Managers Concurrently Performing Exempt And Non-Exempt Duties. Time spent by an otherwise exempt employee performing non-exempt work will not guarantee overtime pay if the employee's "primary" duty (i.e., "principal, main, major or most important duty") consists of management activities, even if less than 50% of the employee's time is spent on such duties. This interpretation has proved especially helpful to retail and service establishments where on-site managers routinely perform non-exempt work (e.g., running a cash register or filling orders) in addition to their management responsibilities. Despite the perceived leniency in the revised FLSA regulations on this point, determining a manager's primary duty requires planning and documentation to preserve the exemption, particularly if the manager will perform non-exempt work on a regular basis.

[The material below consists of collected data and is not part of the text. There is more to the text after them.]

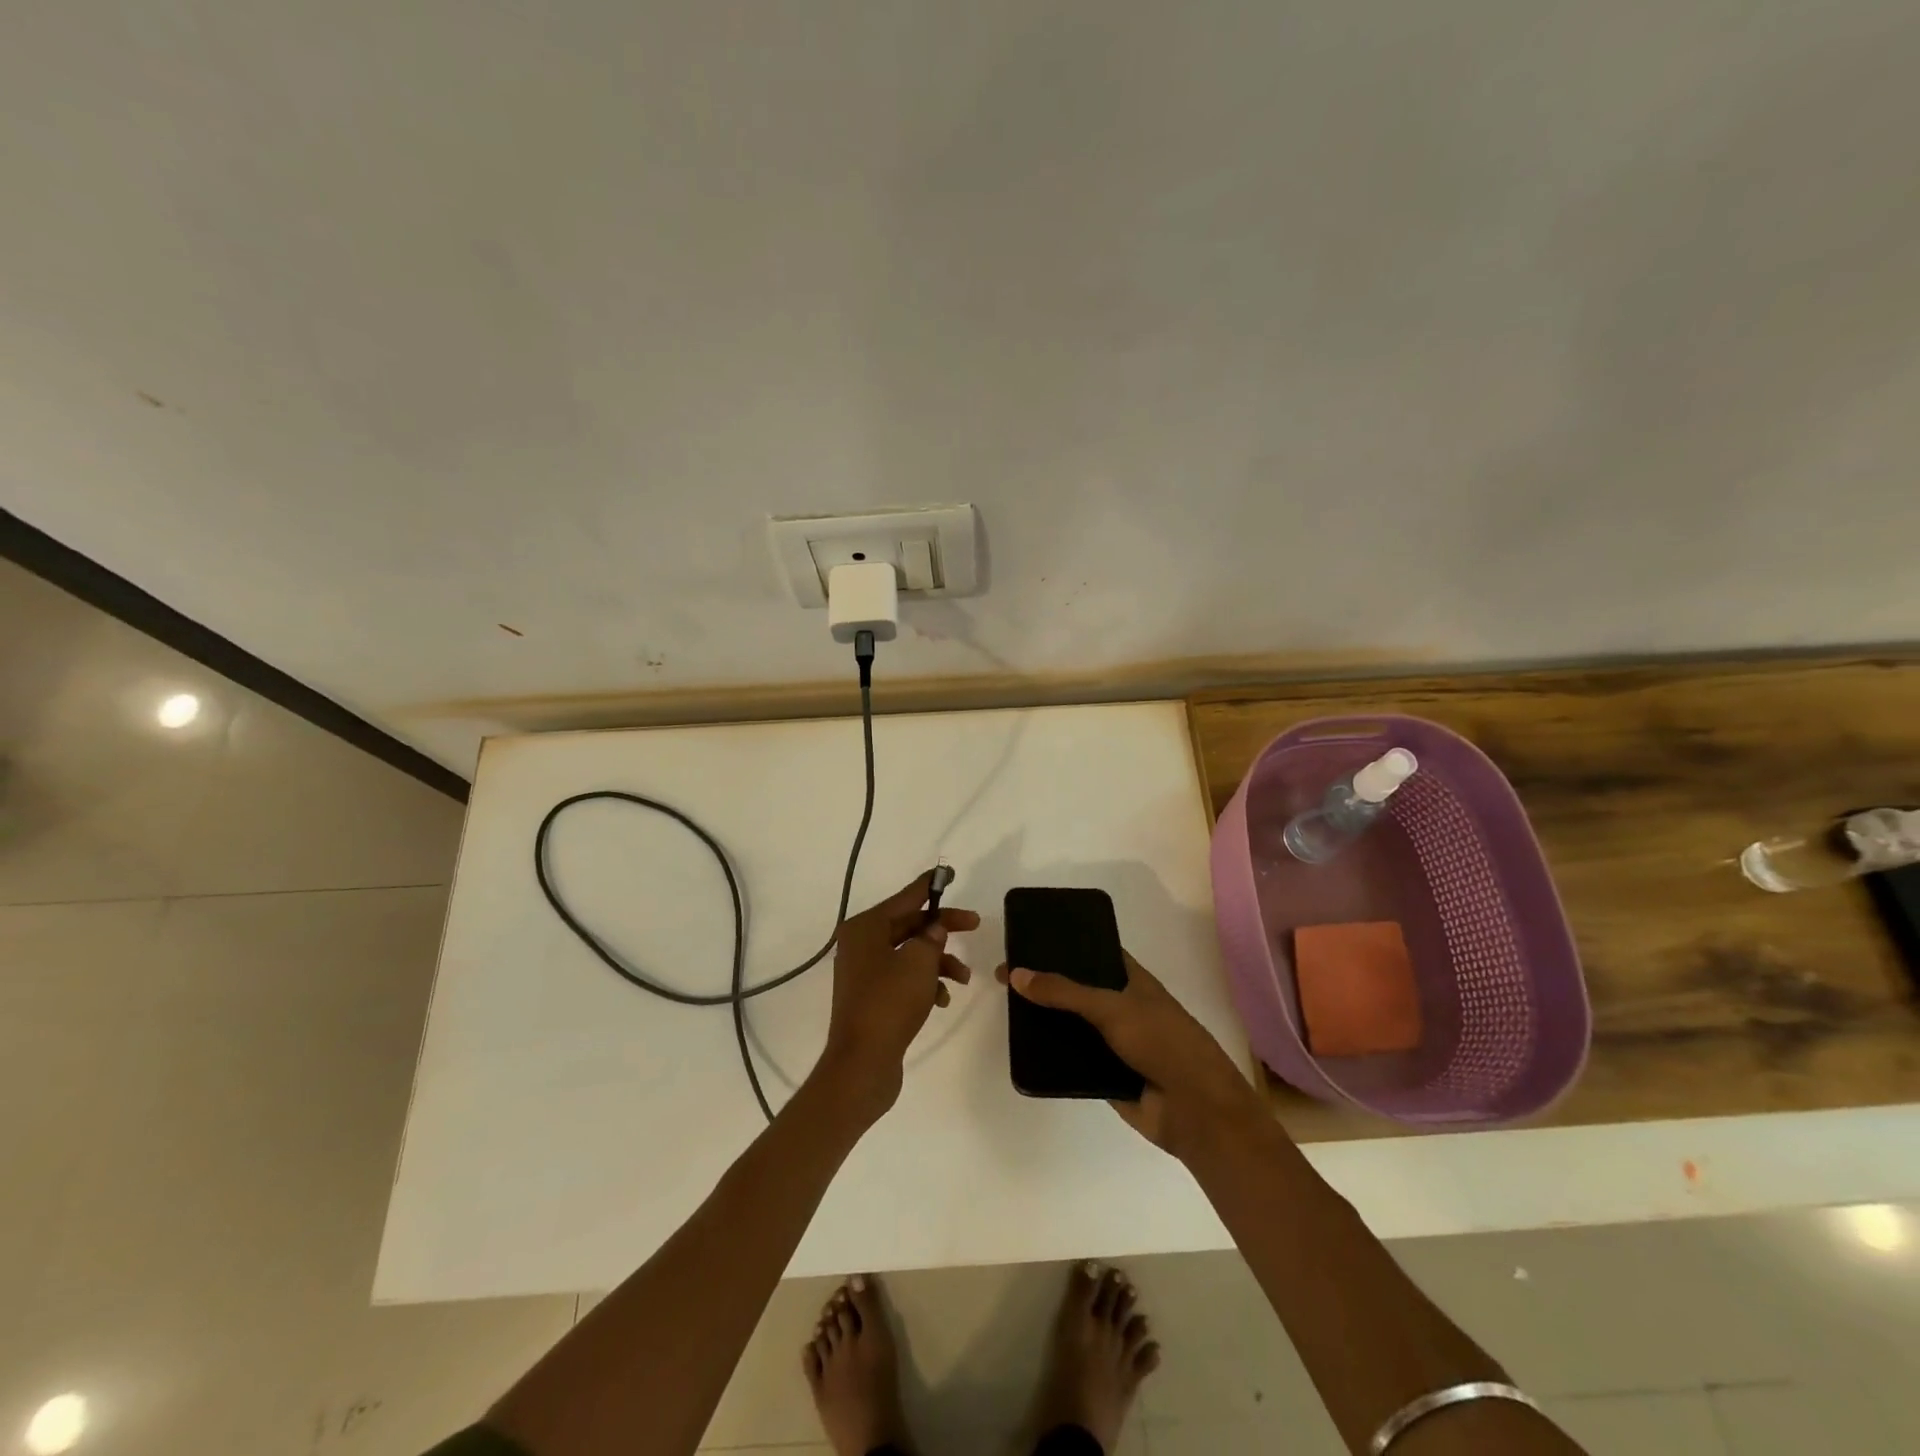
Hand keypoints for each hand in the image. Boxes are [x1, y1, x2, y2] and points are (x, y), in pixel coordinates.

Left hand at [817, 872, 979, 1117]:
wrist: (862, 1063)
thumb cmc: (889, 1003)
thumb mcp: (919, 962)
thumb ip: (932, 937)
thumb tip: (934, 930)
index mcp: (865, 928)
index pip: (905, 898)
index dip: (929, 886)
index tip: (949, 873)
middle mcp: (860, 945)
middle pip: (909, 925)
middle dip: (942, 929)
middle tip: (974, 925)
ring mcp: (864, 972)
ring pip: (910, 954)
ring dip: (939, 962)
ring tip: (963, 978)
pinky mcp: (871, 998)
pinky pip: (903, 979)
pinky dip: (925, 984)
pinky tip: (942, 1000)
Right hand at [996, 951, 1264, 1159]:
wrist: (1196, 1111)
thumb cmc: (1163, 1043)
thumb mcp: (1113, 1008)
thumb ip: (1065, 992)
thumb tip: (1017, 973)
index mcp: (1133, 982)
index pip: (1095, 954)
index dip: (1066, 945)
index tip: (1031, 938)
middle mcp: (1122, 1009)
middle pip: (1077, 992)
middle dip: (1047, 985)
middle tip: (1006, 974)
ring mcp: (1114, 1044)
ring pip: (1072, 1027)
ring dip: (1046, 1022)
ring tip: (1007, 1009)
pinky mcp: (1105, 1077)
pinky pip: (1071, 1062)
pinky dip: (1052, 1057)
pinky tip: (1022, 1049)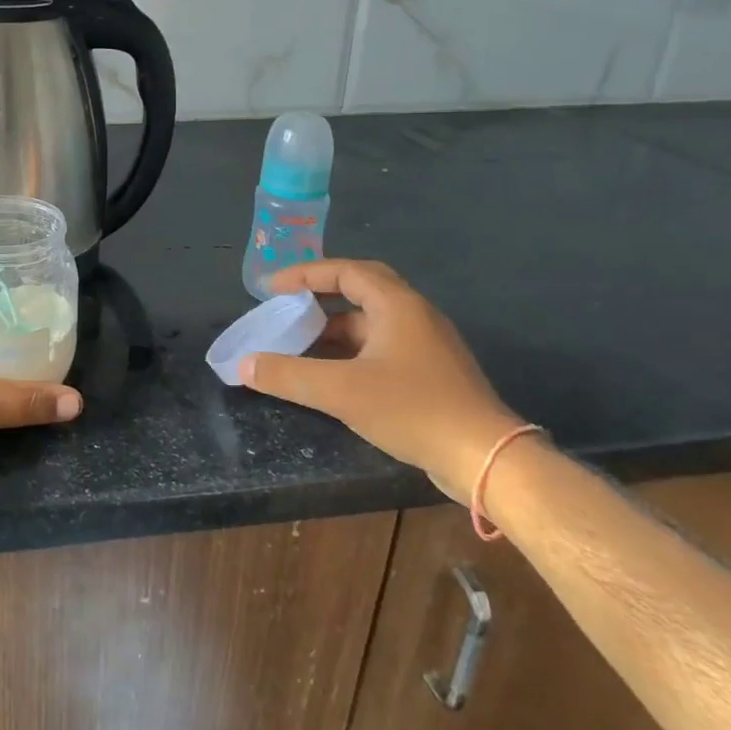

Tracking Hours Worked By Exempt Employees. On April 11, 2005, the DOL confirmed that requiring exempt employees to submit time sheets tracking hours worked in various activities did not contradict the "salary basis" test for the white-collar overtime exemptions. Explaining that employers often use time sheets to track hours spent by exempt employees for purposes of preparing budgets and administering paid time off or other benefits, the DOL reasoned that as long as these employees are paid on a salary basis within the meaning of the FLSA (i.e., payment of a predetermined salary regardless of the quality or quantity of work), mandatory time sheets do not convert exempt workers into nonexempt workers. Nevertheless, if the employer tracked exempt employee hours in order to correlate pay with hours actually worked, the salary basis test would not be satisfied and the exemption would be jeopardized.

These recent developments illustrate the intensely fact-specific analysis required by the FLSA and the DOL regulations when determining whether an exemption applies or has possibly been compromised by an employer's pay policy or practices.